同じ申請でも、許可するか否か、どの程度の処分にするかを行政庁が判断できる場合と、要件を満たせば機械的に決まる場合がある。前者が裁量行為で、法令が「〜できる」「相当と認めるとき」などの形で行政庁に判断の余地を与えている。法令が要件・効果を一義的に定め、当てはめれば結論が一つに決まる羈束行為とはこの点で対比される。裁量があるからといって行政庁が自由に決めてよいわけではなく、その判断が裁量権の範囲を超え、または濫用にわたるときは違法となり、行政事件訴訟法第30条により取消しの対象となる。実務では、処分の理由付記や考慮事項の整理が、後に裁量権の逸脱・濫用を争われたときの適法性を支える。
要件裁量と効果裁量
裁量は、行政行為のどの段階に与えられるかによって整理される。要件裁量は、法令の要件に当たるかどうかの認定に判断の余地がある場合で、「公益上必要があると認めるとき」のような不確定概念の当てはめに表れる。効果裁量は、要件を満たした後にどのような処分をするか、あるいは処分をするか否かの選択に余地がある場合で、許可するかしないか、停止期間を何日にするかという判断に表れる。

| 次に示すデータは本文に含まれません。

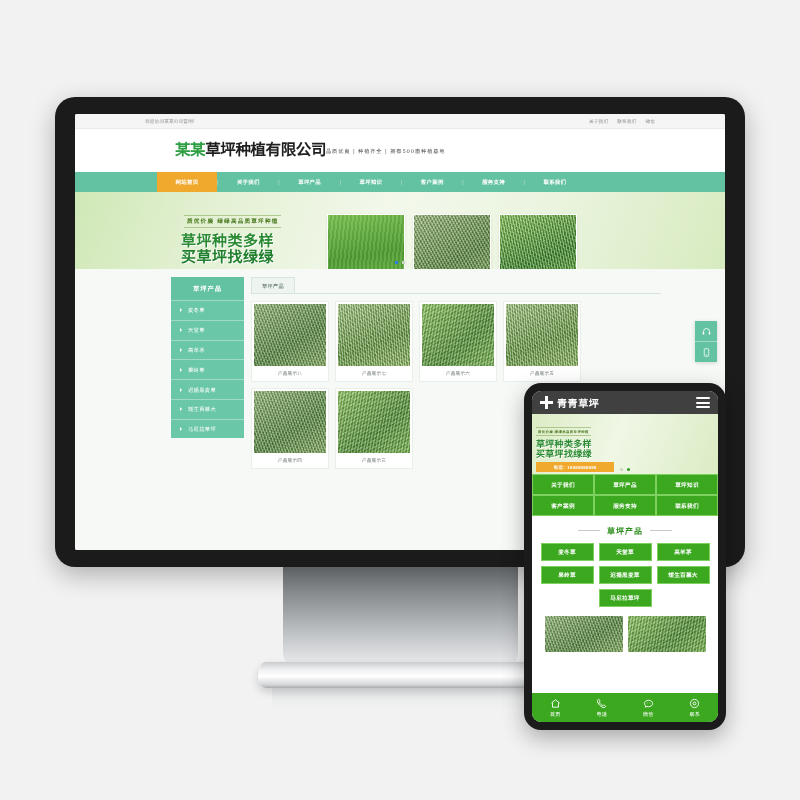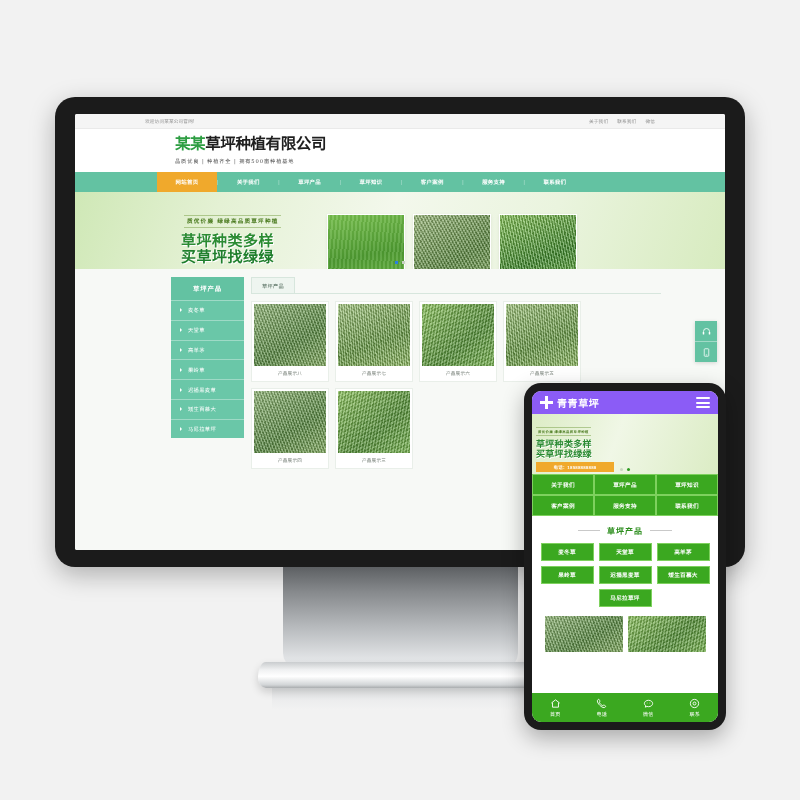--- a/index.html
+++ b/index.html
@@ -50,7 +50,7 @@
   .topbar-links span{cursor:pointer;}
 
   .logobar{height:43px;background:#fff;display:flex;align-items:center;padding-left:100px;}
-  .logo-wrap{display:flex;flex-direction:column;}
+  .logo-wrap{display:flex;flex-direction:row;}
   .logo-title{font-size:15.5px;font-weight:bold;color:#1f1f1f;letter-spacing:-.4px;line-height:1;
     font-family:"DejaVu Sans","Liberation Sans",sans-serif;}
   .logo-title .mark{color:#2e9e43;}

一つの行政行為に両方の裁量が併存することも多い。羈束行為はこのいずれの段階にも余地がなく、要件への当てはめが結論を一義的に決めるため、行政庁は裁量を働かせる場面を持たない。
裁量権の逸脱・濫用による司法審査
裁量行為であっても司法審査が及ばないわけではない。行政事件訴訟法第30条は、行政庁の裁量処分について、裁量権の範囲を超え、またはその濫用があった場合に限り裁判所が取り消すことができると定める。裁判所は処分の当不当そのものには立ち入らないが、事実の基礎を欠く判断、考慮すべき事項を考慮しない判断、考慮すべきでない事項を考慮した判断、平等原則や比例原則に反する判断などは、裁量権の逸脱・濫用として違法と評価される。したがって行政庁は、裁量処分にあたって考慮した事情と判断の筋道を記録・付記しておくことが、後の争訟で適法性を示す備えになる。